An identity for rational functions leading to equations for multiple polylogarithms The following identity is not hard to prove:
$$
\sum_{1\leq i_1<i_2<\ldots <i_{2n}\leq N} (-1)^{i_1+\ldots+i_{2n}}\frac{(1-x_{i_1})(1-x_{i_3})\ldots(1-x_{i_{2n-1}})}{(1-x_{i_2})(1-x_{i_4}) \ldots (1-x_{i_{2n}})\ \ }=
\frac{(x_{1}-x_2)(x_{2}-x_{3}) \ldots  (x_{N-1}-x_{N})}{(1-x_{2})\ \ldots\ \ \ \ (1-x_{N-1})(1-x_{N})}.
$$
I am curious if it appeared anywhere before and if it is a part of a certain family of similar identities. As a corollary, one immediately sees that LHS is a power series starting with degree $N-1.$ This fact leads to a family of functional equations for multiple polylogarithms.
 A: If we denote $1-x_i=y_i$, this reads as $$\sum_{1\leq i_1<i_2<\ldots <i_{2n}\leq N} (-1)^{i_1+\ldots+i_{2n}}\frac{y_{i_1}y_{i_3}\ldots y_{i_{2n-1}}}{y_{i_2}y_{i_4} \ldots y_{i_{2n}}}=
\frac{(y_{2}-y_1)(y_{3}-y_{2}) \ldots  (y_{N}-y_{N-1})}{y_{2}\ldots y_{N-1}y_{N}}\\
=(1-y_1/y_2)(1-y_2/y_3)\ldots (1-y_{N-1}/y_N),$$
which may be proved by expanding the brackets. And such expanding was certainly done before. I am less sure about $1-y_i=x_i$ change of variables.
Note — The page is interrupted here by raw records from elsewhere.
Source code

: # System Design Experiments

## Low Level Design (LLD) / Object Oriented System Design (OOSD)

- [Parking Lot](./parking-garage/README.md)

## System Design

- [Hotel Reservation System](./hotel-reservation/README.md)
The coefficients of products of differences often appear, perphaps the most known is Vandermonde determinant $$\prod_{0\leqslant i<j\leqslant n-1}(y_j-y_i)=\sum_{\pi}{\rm sign}\,(\pi)\prod y_i^{\pi_i},$$
where $\pi$ runs over all $n!$ permutations of the set $\{0,\ldots,n-1\}$. There are many interesting cases, when all coefficients can not be found, but some of them can, like Dyson's conjecture (I have no idea whether it can lead to anything interesting about polylogarithms.) If you need complete expansions only, there are not so many cases when they are known, apart of above I can suggest the cycle graph instead of the path. If you allow not only differences, there are complete expansions of, for example, $(\sum x_i)^N \prod_{i<j}(x_j-x_i)$.